## TEXTO DO EXERCÍCIO:
▼
Steve Bannon, o trevoso conselheiro do
ex-presidente Donald Trump e inspiração para a extrema-direita mundial, baseou
sua estratégia na identificação do inimigo a bater — não a oposição democrata,
que Bannon desdenhava e considerava peso leve. “A verdadeira oposição é a
mídia. E a melhor forma de lidar com ela é inundá-la de merda”, sustentava o
guru, em citação tirada do livro “Hoax” (embuste), do jornalista Brian Stelter.
Nos Estados Unidos de Trump, a tática deu certo até a 25ª hora de seus quatro anos na Casa Branca. Cada nova afirmação deliberadamente falsa do presidente obrigava a mídia a correr atrás, apontar a desinformação, retificá-la às pressas, fazer do jornalismo um cansativo exercício de fact-checking que, por sua vez, adquiria vida própria, também manipulável. Fatos e decência se tornaram divisores ideológicos, partidários, destruíram ou deixaram destruir a confiança nas Cortes e na ciência, nas eleições e nas instituições. Até hoje, passados sete meses desde o pleito de 2020, 75% dos eleitores republicanos acreditam na versão trumpista de fraude eleitoral.
O aprendiz Trump fez escola ao usar e
abusar da mídia. E esta demorou a reagir, movida em parte por um convencional
respeito e deferência ao chefe da nação democraticamente eleito. Acordou tarde
e raivosa por ter se deixado insultar — tinha virado alvo de escárnio oficial e
agressões de apoiadores trumpistas. Foi somente em novembro de 2020 que grandes
emissoras de TV dos EUA (com exceção da Fox) ousaram interromper a transmissão
de um discurso em que Trump lançava acusações infundadas contra o processo
eleitoral. Decidiram, assim, não mais transmitir informações falsas capazes de
colocar em risco as instituições do país. Só mais recentemente, e pelo mesmo
motivo, Twitter e Facebook cancelaram a conta do hoje cidadão, mas sempre
conspirador, Donald Trump.
No Brasil de Bolsonaro, o início não foi
diferente. Basta lembrar o humilhante papel a que repórteres foram expostos
diariamente no “cercadinho” do Palácio da Alvorada, por ordem de seus chefes.
Recebiam insultos a rodo do presidente e aguentavam a chacota de bolsonaristas
participantes. Tudo com transmissão ao vivo e retransmissões infinitas à guisa
de jornalismo testemunhal. Não era jornalismo. Foi um erro de avaliação das
chefias quanto à eficácia manipuladora do capitão. Só não foi fatal porque a
imprensa se recalibrou. Graças ao jornalismo investigativo, seja de grandes
jornais, TVs, mídias ou redes independentes, a terraplenagem de fatos e a
disseminação de mentiras do governo encontram barreiras, conseguem ser
esmiuçadas, apuradas e contraditas.
▲
## REGISTROS FORNECIDOS:
▼
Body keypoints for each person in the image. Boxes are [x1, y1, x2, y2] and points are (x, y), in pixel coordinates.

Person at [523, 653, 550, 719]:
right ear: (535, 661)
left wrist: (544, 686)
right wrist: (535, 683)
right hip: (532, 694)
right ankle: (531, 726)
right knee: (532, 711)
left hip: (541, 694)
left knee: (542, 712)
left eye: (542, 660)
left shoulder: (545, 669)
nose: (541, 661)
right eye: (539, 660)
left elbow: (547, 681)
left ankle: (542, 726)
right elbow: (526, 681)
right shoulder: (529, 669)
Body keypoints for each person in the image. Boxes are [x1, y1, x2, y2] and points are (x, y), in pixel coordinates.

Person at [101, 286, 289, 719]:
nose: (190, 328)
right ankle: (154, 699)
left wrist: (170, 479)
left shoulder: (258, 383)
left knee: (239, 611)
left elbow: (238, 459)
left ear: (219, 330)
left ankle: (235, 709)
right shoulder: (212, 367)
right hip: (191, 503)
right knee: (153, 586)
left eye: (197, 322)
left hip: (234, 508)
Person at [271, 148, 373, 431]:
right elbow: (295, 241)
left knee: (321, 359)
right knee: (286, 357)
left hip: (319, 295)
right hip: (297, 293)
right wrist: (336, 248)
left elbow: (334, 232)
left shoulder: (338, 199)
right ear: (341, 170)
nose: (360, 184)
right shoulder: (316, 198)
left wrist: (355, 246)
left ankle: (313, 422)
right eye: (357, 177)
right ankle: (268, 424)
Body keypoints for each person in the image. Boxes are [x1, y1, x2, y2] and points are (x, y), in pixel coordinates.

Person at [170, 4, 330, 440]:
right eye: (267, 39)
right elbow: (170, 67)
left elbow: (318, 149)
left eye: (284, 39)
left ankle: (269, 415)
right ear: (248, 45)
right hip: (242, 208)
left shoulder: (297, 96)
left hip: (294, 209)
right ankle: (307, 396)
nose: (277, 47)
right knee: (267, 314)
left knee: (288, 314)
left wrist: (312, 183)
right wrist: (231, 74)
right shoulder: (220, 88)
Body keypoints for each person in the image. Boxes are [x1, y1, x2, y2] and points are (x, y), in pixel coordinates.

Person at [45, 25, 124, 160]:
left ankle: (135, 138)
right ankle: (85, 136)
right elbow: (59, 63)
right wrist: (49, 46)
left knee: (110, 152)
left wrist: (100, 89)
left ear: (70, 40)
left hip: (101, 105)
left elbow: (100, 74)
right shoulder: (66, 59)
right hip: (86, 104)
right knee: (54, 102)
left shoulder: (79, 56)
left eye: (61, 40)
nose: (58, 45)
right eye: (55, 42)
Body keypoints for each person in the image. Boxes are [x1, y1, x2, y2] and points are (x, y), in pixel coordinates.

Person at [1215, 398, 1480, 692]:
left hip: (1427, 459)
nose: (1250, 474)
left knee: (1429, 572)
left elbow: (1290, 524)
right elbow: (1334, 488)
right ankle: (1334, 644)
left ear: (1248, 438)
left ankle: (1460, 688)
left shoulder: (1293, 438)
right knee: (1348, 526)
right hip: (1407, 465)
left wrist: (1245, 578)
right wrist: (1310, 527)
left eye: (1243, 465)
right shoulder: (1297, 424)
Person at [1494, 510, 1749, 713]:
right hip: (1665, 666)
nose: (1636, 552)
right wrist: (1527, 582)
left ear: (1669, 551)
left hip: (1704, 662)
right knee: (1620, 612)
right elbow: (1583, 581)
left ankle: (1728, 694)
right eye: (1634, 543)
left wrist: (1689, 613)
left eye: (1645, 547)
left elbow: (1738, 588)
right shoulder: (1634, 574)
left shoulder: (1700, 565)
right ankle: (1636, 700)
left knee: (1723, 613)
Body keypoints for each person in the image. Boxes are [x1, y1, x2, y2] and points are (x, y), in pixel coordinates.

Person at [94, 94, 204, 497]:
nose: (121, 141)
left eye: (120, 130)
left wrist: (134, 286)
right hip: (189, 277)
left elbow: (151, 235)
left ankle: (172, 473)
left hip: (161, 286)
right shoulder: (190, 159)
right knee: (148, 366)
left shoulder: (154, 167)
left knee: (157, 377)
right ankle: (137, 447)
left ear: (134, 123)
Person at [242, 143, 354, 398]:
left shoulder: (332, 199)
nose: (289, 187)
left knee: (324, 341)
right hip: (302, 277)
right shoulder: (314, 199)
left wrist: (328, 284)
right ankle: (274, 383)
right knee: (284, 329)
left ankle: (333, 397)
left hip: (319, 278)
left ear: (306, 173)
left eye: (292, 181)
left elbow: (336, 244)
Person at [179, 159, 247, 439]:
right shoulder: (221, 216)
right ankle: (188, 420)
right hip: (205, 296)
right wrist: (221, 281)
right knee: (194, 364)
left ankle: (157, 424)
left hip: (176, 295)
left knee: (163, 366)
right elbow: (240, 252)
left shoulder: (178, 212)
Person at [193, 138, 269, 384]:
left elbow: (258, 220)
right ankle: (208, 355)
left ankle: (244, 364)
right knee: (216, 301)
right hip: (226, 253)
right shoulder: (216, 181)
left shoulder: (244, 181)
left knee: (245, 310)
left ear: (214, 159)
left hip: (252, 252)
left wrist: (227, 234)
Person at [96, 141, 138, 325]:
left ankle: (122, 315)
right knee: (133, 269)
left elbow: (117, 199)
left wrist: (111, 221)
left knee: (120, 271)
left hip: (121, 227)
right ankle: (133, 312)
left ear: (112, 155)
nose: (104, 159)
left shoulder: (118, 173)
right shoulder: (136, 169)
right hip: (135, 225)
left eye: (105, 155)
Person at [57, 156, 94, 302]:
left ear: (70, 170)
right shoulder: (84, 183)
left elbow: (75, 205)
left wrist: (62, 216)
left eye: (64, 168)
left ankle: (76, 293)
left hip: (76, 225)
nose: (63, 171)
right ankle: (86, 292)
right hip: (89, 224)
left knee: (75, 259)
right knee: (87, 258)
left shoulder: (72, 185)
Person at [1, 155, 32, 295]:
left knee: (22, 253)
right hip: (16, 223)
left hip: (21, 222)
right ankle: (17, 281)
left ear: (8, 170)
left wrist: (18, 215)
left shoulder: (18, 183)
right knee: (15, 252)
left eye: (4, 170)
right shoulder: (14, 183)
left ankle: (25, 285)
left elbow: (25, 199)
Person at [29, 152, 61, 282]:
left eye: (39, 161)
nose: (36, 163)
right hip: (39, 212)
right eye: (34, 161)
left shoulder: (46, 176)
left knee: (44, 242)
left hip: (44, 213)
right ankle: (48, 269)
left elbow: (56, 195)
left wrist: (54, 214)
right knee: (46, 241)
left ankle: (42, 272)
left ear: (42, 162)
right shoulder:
▲
No texto sobre Trump, Bolsonaro e a imprensa, de que livro foi tirada a citação de Steve Bannon sobre a mídia?

Do livro "Hoax" (embuste), do jornalista Brian Stelter.